- Material shown:
○ ○ ○ ○

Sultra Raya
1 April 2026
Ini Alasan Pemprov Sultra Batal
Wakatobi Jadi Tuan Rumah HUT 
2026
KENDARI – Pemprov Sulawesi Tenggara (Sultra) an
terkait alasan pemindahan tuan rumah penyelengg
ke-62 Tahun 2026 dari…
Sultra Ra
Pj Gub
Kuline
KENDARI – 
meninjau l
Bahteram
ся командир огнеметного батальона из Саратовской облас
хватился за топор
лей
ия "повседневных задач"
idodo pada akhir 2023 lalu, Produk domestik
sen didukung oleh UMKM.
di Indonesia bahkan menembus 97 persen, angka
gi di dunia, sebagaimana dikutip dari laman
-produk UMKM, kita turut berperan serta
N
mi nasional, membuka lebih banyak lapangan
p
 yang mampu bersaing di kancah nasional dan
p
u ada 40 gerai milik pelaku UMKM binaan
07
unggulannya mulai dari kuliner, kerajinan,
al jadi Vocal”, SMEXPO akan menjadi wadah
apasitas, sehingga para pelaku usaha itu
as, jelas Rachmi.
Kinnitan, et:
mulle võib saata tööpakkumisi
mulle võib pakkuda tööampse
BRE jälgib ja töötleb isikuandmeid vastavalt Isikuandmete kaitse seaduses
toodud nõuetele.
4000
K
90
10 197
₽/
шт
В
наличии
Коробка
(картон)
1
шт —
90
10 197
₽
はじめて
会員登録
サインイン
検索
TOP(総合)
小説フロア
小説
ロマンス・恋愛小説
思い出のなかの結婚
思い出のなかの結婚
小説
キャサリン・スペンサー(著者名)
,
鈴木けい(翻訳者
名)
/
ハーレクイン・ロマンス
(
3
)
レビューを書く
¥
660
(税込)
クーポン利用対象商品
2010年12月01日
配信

○ ○ ○ ○

- About this exercise: Repeat, exactly as they stand, the line that contains "yang mampu bersaing di kancah nasional dan" and all the lines after it in the data above.

- Result of the task:
 yang mampu bersaing di kancah nasional dan
p
u ada 40 gerai milik pelaku UMKM binaan
07
unggulannya mulai dari kuliner, kerajinan,
al jadi Vocal”, SMEXPO akan menjadi wadah
apasitas, sehingga para pelaku usaha itu
as, jelas Rachmi.
Kinnitan, et:
mulle võib saata tööpakkumisi
mulle võib pakkuda tööampse
BRE jälgib ja töötleb isikuandmeid vastavalt Isikuandmete kaitse seaduses
toodud nõuetele.
4000
K
90
10 197
₽/
шт
В
наличии
Коробка
(картон)
1
шт —
90
10 197
₽
はじめて
会員登録
サインイン
検索
TOP(総合)
小説フロア
小説
ロマンス・恋愛小説
思い出のなかの結婚
思い出のなかの結婚
小説
キャサリン・スペンサー(著者名)
,
鈴木けい(翻訳者
名)
/
ハーレクイン・ロマンス
(
3
)
レビューを書く
¥
660
(税込)
クーポン利用対象商品
2010年12月01日
配信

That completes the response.